### Assignment
The entries need to be copied exactly as they stand, images left out.

### Records supplied
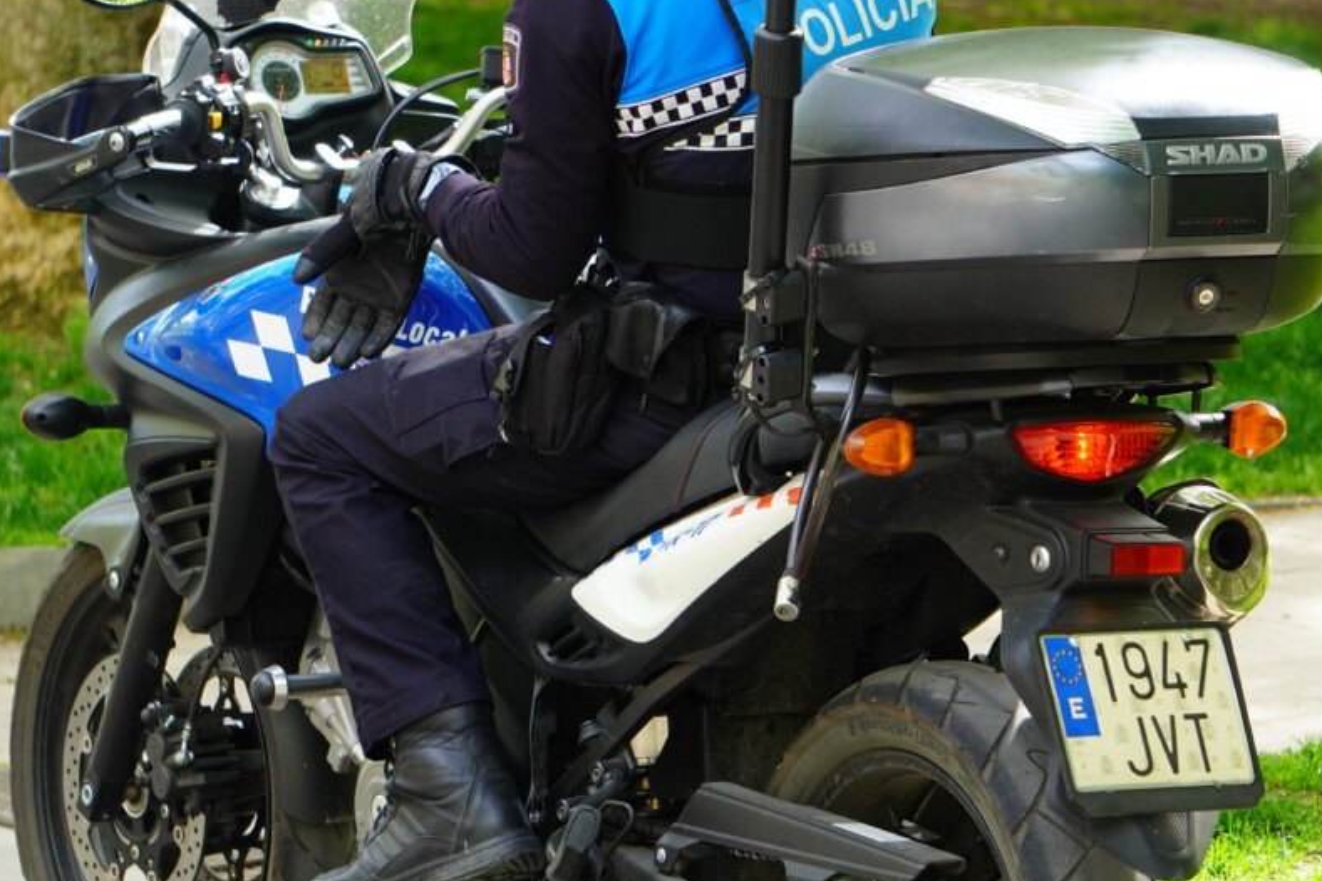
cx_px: 744
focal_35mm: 253
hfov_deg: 8.1
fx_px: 9290
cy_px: 344
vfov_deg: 5.4
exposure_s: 1/160
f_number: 5.6
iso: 500
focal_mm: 104
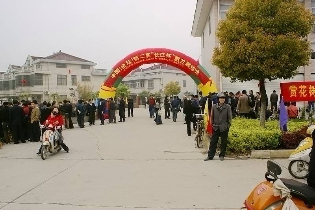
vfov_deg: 47.9
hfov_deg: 67.4
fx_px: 236
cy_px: 105
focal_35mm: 27
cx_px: 158
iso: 100
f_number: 10
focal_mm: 18
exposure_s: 1/100
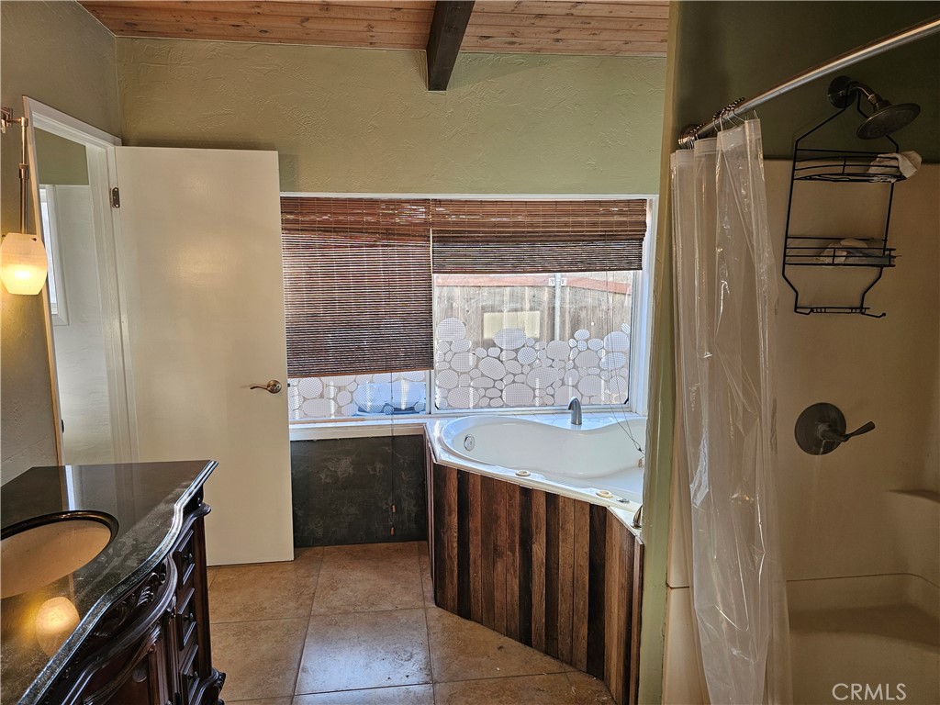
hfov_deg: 73.9
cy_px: 352
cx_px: 470
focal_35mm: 23
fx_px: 625
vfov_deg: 58.9
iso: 50
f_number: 1.7
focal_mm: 6.3
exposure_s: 1/120
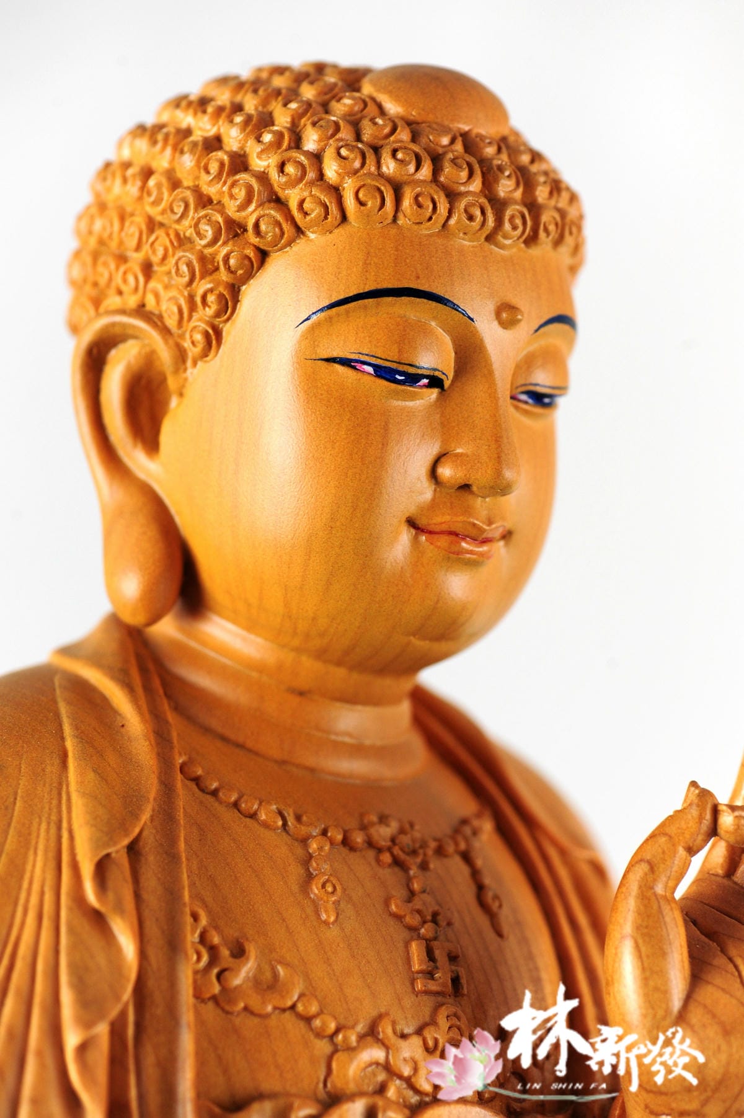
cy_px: 559
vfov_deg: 19.5
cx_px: 372
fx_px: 3259
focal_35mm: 105
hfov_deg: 13.0
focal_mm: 105
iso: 800
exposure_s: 1/80
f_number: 7.1
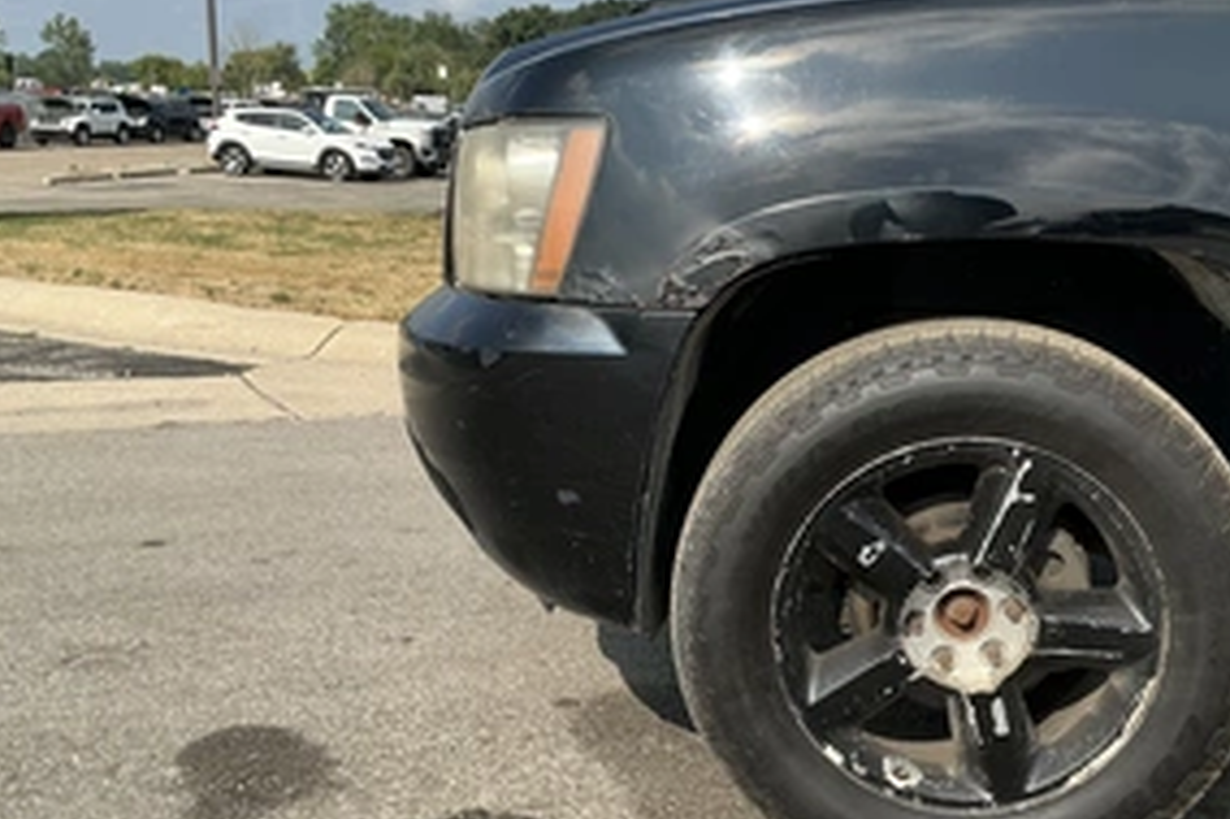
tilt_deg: -10.6
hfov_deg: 47.1
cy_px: 442
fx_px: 1400
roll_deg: +0.0
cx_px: 754
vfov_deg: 32.6
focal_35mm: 41
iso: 25
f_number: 1.8
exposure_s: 1/1412
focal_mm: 3
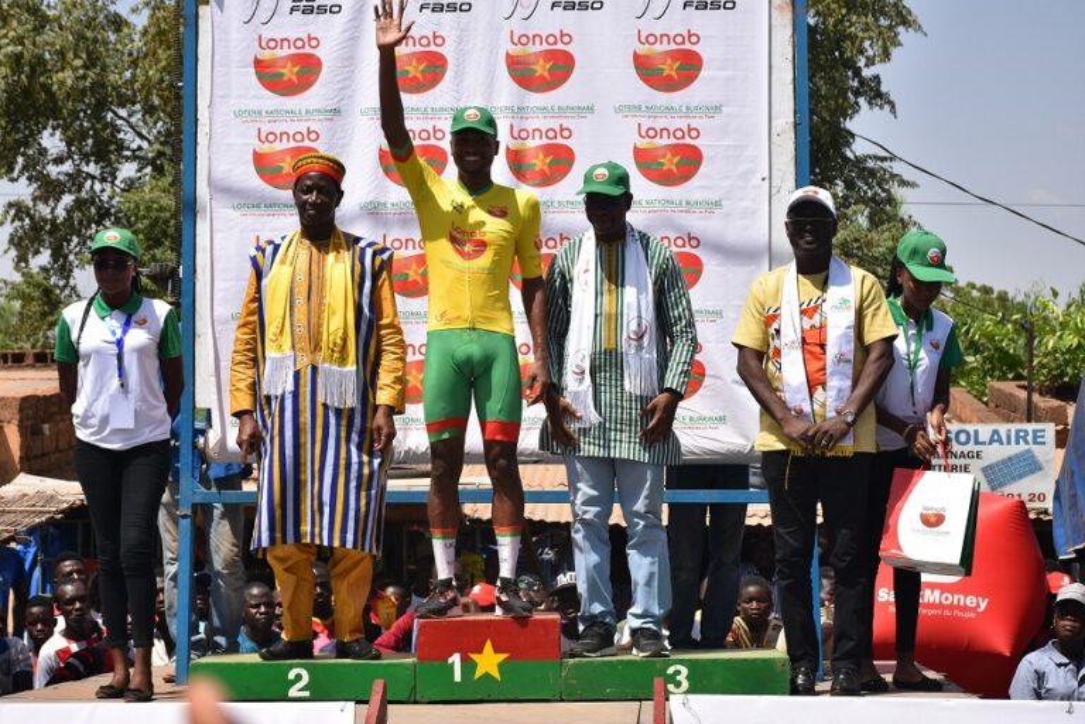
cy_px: 362
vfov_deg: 17.5
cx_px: 542
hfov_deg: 26.0
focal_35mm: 78
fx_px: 2351
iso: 110
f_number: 8
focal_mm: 52
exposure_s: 1/500
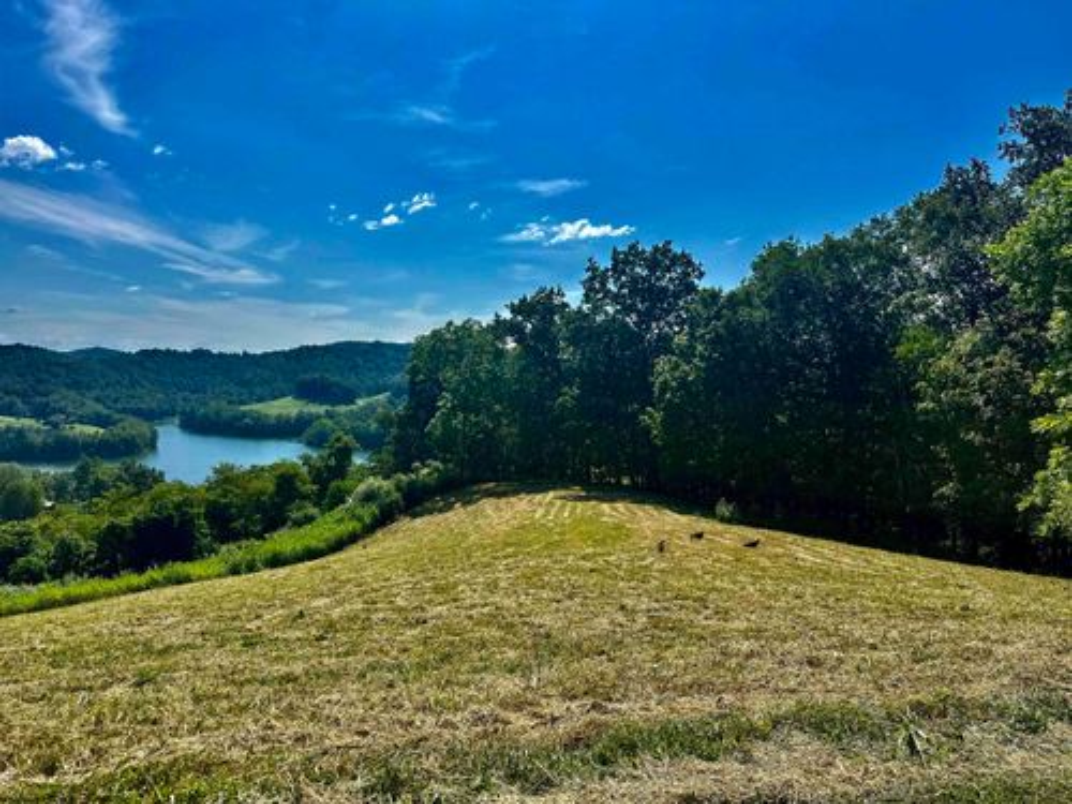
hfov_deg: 71.6
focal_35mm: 24
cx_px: 536
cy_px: 402
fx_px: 743
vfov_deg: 56.8
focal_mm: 6.86
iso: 80
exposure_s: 1/8197
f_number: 1.78
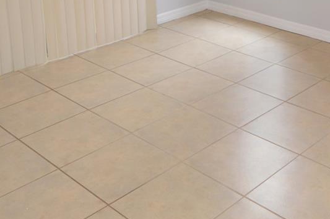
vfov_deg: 23.2
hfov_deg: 35.7
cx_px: 263
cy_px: -34
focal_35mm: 54
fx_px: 494
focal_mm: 12
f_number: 4.5
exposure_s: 1/100
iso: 400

### Task response
cx_px: 744
focal_35mm: 253
hfov_deg: 8.1
fx_px: 9290
cy_px: 344
vfov_deg: 5.4
exposure_s: 1/160
f_number: 5.6
iso: 500
focal_mm: 104
vfov_deg: 47.9
hfov_deg: 67.4
fx_px: 236
cy_px: 105
focal_35mm: 27
cx_px: 158
iso: 100
f_number: 10
focal_mm: 18
exposure_s: 1/100
hfov_deg: 73.9
cy_px: 352
cx_px: 470
focal_35mm: 23
fx_px: 625
vfov_deg: 58.9
iso: 50
f_number: 1.7
focal_mm: 6.3
exposure_s: 1/120
cy_px: 559
vfov_deg: 19.5
cx_px: 372
fx_px: 3259
focal_35mm: 105
hfov_deg: 13.0
focal_mm: 105
iso: 800
exposure_s: 1/80
f_number: 7.1
tilt_deg: -10.6
hfov_deg: 47.1
cy_px: 442
fx_px: 1400
roll_deg: +0.0
cx_px: 754
vfov_deg: 32.6
focal_35mm: 41
iso: 25
f_number: 1.8
exposure_s: 1/1412
focal_mm: 3
cy_px: 362
vfov_deg: 17.5
cx_px: 542
hfov_deg: 26.0
focal_35mm: 78
fx_px: 2351
iso: 110
f_number: 8
focal_mm: 52
exposure_s: 1/500
hfov_deg: 71.6
focal_35mm: 24
cx_px: 536
cy_px: 402
fx_px: 743
vfov_deg: 56.8
focal_mm: 6.86
iso: 80
exposure_s: 1/8197
f_number: 1.78
vfov_deg: 23.2
hfov_deg: 35.7
cx_px: 263
cy_px: -34
focal_35mm: 54
fx_px: 494
focal_mm: 12
f_number: 4.5
exposure_s: 1/100
iso: 400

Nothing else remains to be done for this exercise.